В последний день, сделав электрокардиограмму с нагрузкой, Джаспер Гвин подошел к регистратуре и спросил, не видел ли кто-нибудь довольно пожилую даму, которая часто приходила сюда передохнуть.
Девушка за стеклом смерила его взглядом, прежде чем ответить.
– Она отошла. – Употребила именно этот глагол. – Несколько месяцев назад, – добавила она.
Джаспер Гвин в растерянности не сводил с девушки глаз.
– Вы знали ее? – спросила та.
– Да, мы были знакомы.
Он невольно обернулся посмотреть, не лежит ли до сих пор на полу зонтик.
– Но она ничего мне не сказала.
Девушка не стала больше задавать вопросы, наверное, решила вернуться к работе.
– Может быть, сама не знала… – проговорил Джаспер Гвин.
Когда вышел на улицу, внезапно решил вновь проделать путь, который прошел с пожилой дамой в тот день, под дождем: это было все, что ему оставалось.
Может, он свернул не туда, а может, был вообще рассеян в тот день, но очутился вдруг на совершенно незнакомой улице, и повторился снова один только дождь, внезапно поливший как из ведра. Поискал кафе, где можно укрыться, но ничего такого на этой улице не было. Наконец, пытаясь вернуться в амбулаторию, наткнулся на выставочный зал. В подобные места его было не заманить, но в этот раз назойливый дождь склонял к тому, чтобы поискать убежище, и, поражаясь самому себе, Джаспер Гвин бросил взгляд в окно. Пол был паркетный, зал казался громадным, хорошо освещенным.
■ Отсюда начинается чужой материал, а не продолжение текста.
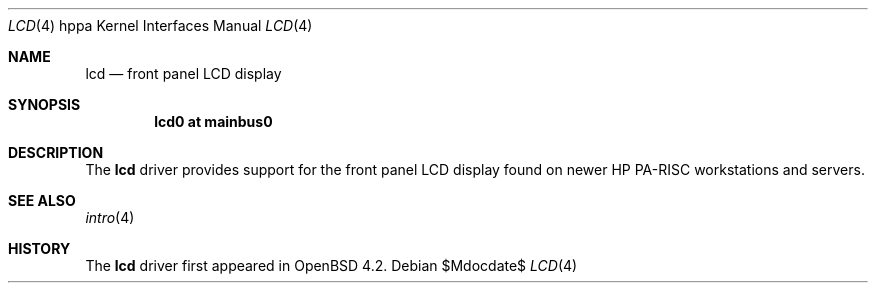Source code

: .\"	$OpenBSD$
.\"
.\" Copyright (c) 2007 Mark Kettenis <kettenis@openbsd.org>
.\"
.\" Permission to use, copy, modify, and distribute this software for any
.\" purpose with or without fee is hereby granted, provided that the above
.\" copyright notice and this permission notice appear in all copies.
.\"
.\" THE SOFTWARE IS PROVIDED "AS IS" AND THE AUTHOR DISCLAIMS ALL WARRANTIES
.\" WITH REGARD TO THIS SOFTWARE INCLUDING ALL IMPLIED WARRANTIES OF
.\" MERCHANTABILITY AND FITNESS. IN NO EVENT SHALL THE AUTHOR BE LIABLE FOR
.\" ANY SPECIAL, DIRECT, INDIRECT, OR CONSEQUENTIAL DAMAGES OR ANY DAMAGES
.\" WHATSOEVER RESULTING FROM LOSS OF USE, DATA OR PROFITS, WHETHER IN AN
.\" ACTION OF CONTRACT, NEGLIGENCE OR OTHER TORTIOUS ACTION, ARISING OUT OF
.\" OR IN CONNECTION WITH THE USE OR PERFORMANCE OF THIS SOFTWARE.
.\"
.Dd $Mdocdate$
.Dt LCD 4 hppa
.Os
.Sh NAME
.Nm lcd
.Nd front panel LCD display
.Sh SYNOPSIS
.Cd "lcd0 at mainbus0"
.Sh DESCRIPTION
The
.Nm
driver provides support for the front panel LCD display found on newer
HP PA-RISC workstations and servers.
.Sh SEE ALSO
.Xr intro 4
.Sh HISTORY
The
.Nm
driver first appeared in
.Ox 4.2 .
Тогда Джаспер Гвин перевел взгляд на картину, выставленную за стек лом. То был портрет.
12
Картины были большие, все между собою сходные, будто одно и то же устремление повторялось до бесконечности. Всюду изображалась человеческая фигура, нагая, и вокруг почти ничего, пустая комната, коридор. Люди не особо красивые, тела – обычные. Они просто были – но необычной казалась сила этого бытия: так выглядят геологические породы, сложенные тысячелетним метаморфизмом. Они – камни, подумал Джаспер Гвин, но мягкие, живые. Ему даже захотелось потрогать холст, настолько он был уверен, что они теплые.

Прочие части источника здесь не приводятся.